Vaccarello is interested in a supremely sexy silhouette in which backless shirts are just barely held onto the body with a single strap that encircles the torso. Skirts and dresses are cut so that they constantly threaten near nudity. It takes great skill to pull off that sort of seduction and often the frocks were so awkwardly constructed that they suggested a more mundane striptease. His finale gown, a one-sleeved black caftan that left one leg on display—call it a half-tan--was technically intriguing but aesthetically jarring.
It wasn’t a collection that sparked cheering, but it left one curious. With his sexy tailored blazers and luxe brocades, which were superb, one wanted to see more. What is this fellow up to?
It was ultimately the Toronto-born Taralis who offered the most compelling thoughts about how women—and men—might dress. His palette was black and white, with a bit of murky gray mixed in. And he often layered long shirts over skinny trousers or slender shorts. He used translucent fabrics to suggest nudity without ever really revealing very much. He pinched the shoulders of jackets and dresses into little mountain peaks, creating height, but never unruly width.
There was never anything traditionally glamorous about his models. They looked as though they had arrived for work without a proper shower—or at least one during which water and shampoo came into contact with their hair.
There was nothing beautiful on Taralis’s runway—not in the pretty-girl and handsome-guy way in which fashion typically traffics. There were whiffs of the painfully “hipster” sensibility in which everything is a bit bedraggled and self-consciously messy. But mostly there was a quiet soulfulness to the collection in which tight leather jeans and black tanks were followed by filmy white chiffon dresses that were positively angelic.

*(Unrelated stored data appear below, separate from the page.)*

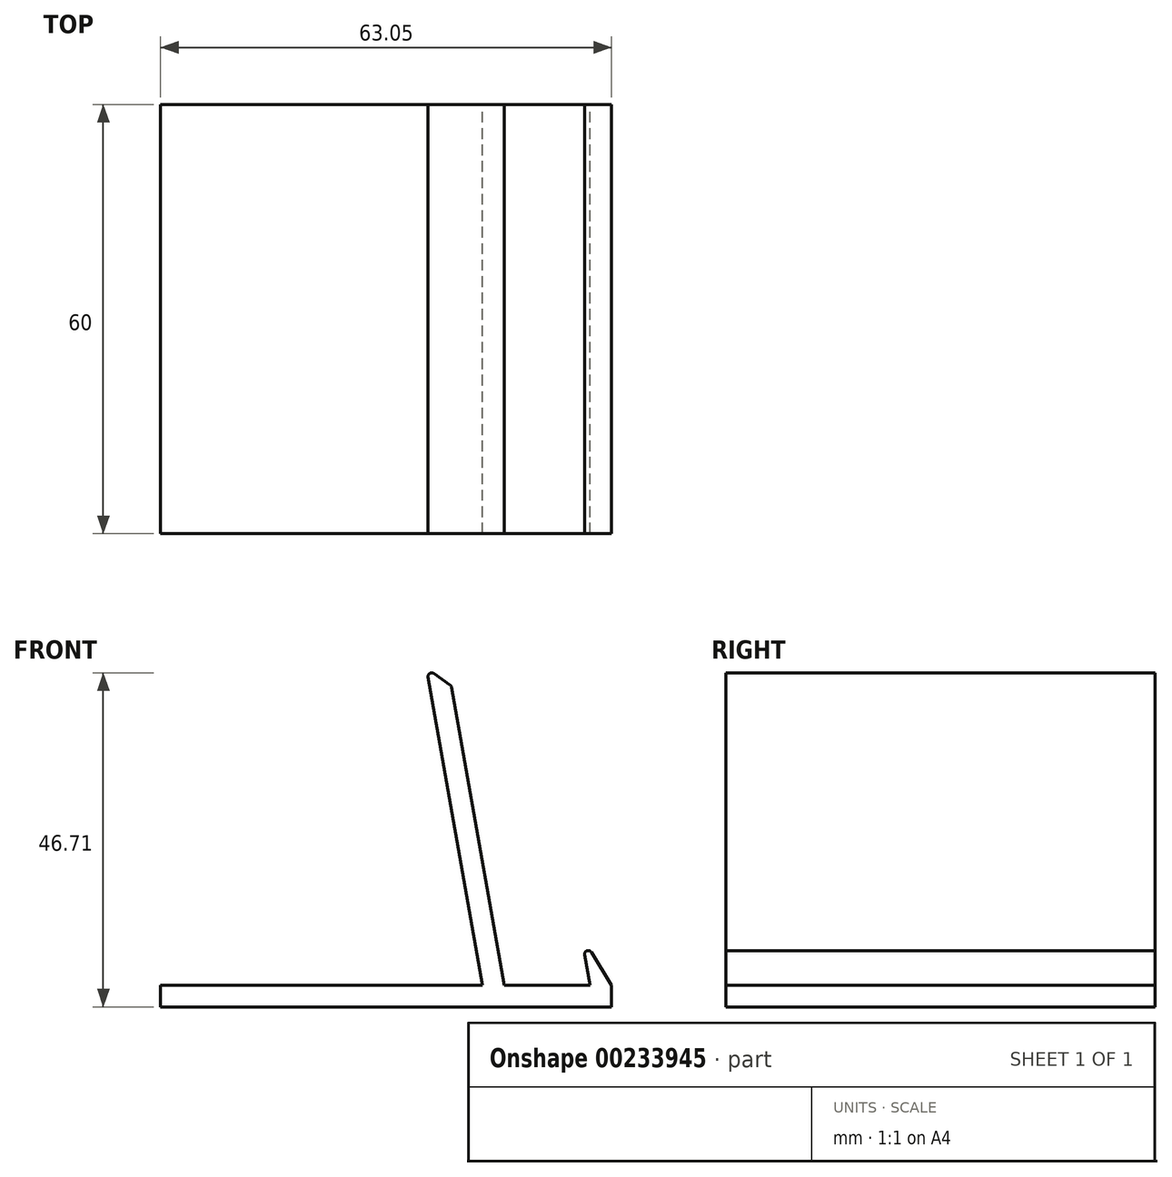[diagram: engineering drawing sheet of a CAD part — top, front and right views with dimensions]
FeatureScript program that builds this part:
annotation { "Feature Type Name" : "Feature", "Feature Type Description" : "" }
export const myFeature = defineFeature(function(context is Context, id is Id, definition is map)
    precondition{}
    {
        {
            var Q0;
            Q0=qCreatedBy(makeId("Front.planeOp"),FACE);
            var sketch = newSketch(context, id + "F0", { "sketchPlane" : qUnion([Q0])});
            skLineSegment(sketch, "E0", {"start": v(0, 0) * mm, "end": v(-63.05, 0) * mm});
            skLineSegment(sketch, "E1", {"start": v(-63.05, 0) * mm, "end": v(-63.05, 3) * mm});
            skLineSegment(sketch, "E2", {"start": v(-63.05, 3) * mm, "end": v(-18.05, 3) * mm});
            skLineSegment(sketch, "E3", {"start": v(-18.05, 3) * mm, "end": v(-25.86, 47.32) * mm});
            skLineSegment(sketch, "E4", {"start": v(-25.86, 47.32) * mm, "end": v(-22.39, 44.88) * mm});
            skLineSegment(sketch, "E5", {"start": v(-22.39, 44.88) * mm, "end": v(-15, 3) * mm});
            skLineSegment(sketch, "E6", {"start": v(-15, 3) * mm, "end": v(-3, 3) * mm});
            skLineSegment(sketch, "E7", {"start": v(-3, 3) * mm, "end": v(-4.22, 9.9) * mm});
            skLineSegment(sketch, "E8", {"start": v(-4.22, 9.9) * mm, "end": v(0, 3) * mm});
            skLineSegment(sketch, "E9", {"start": v(0, 3) * mm, "end": v(0, 0) * mm});
            skSolve(sketch);
        }
        {
            var Q0;
            Q0=makeQuery(id+"F0.imprint","IMPRINT",FACE,{"disambiguationData":[TD([[makeQuery(id+"F0.imprint","IMPRINT",EDGE,{"derivedFrom":sQuery(id+"F0.wireOp",EDGE,"E0")}),-1.0]])]});
            extrude(context, id + "F1", {"entities" : qUnion([Q0]), "endBound" : BoundingType.SYMMETRIC, "depth" : 60 * mm});
        }
        {
            var Q0;
            Q0=makeQuery(id+"F1.opExtrude","SWEPT_EDGE",EDGE,{"disambiguationData":[OSD([sQuery(id+"F0.wireOp",EDGE,"E4"),sQuery(id+"F0.wireOp",EDGE,"E5")])]});
            var Q1;
            Q1=makeQuery(id+"F1.opExtrude","SWEPT_EDGE",EDGE,{"disambiguationData":[OSD([sQuery(id+"F0.wireOp",EDGE,"E7"),sQuery(id+"F0.wireOp",EDGE,"E8")])]});
            var Q2;
            Q2=makeQuery(id+"F1.opExtrude","SWEPT_EDGE",EDGE,{"disambiguationData":[OSD([sQuery(id+"F0.wireOp",EDGE,"E3"),sQuery(id+"F0.wireOp",EDGE,"E4")])]});
            fillet(context, id + "F2", {"entities" : qUnion([Q0, Q1, Q2]), "radius" : .5 * mm, "tangentPropagation" : true, "allowEdgeOverflow" : false});
        }
    });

The men wore long layers, too, often over their shorts. There was little that really distinguished the menswear from the women’s. But unlike the usual depiction of androgyny, in which women are defeminized, Taralis allowed men to reveal their softer side. Men and women moved equally toward the middle without becoming caricatures. Gender wasn’t obliterated. On his runway, masculinity and femininity had simply reached parity.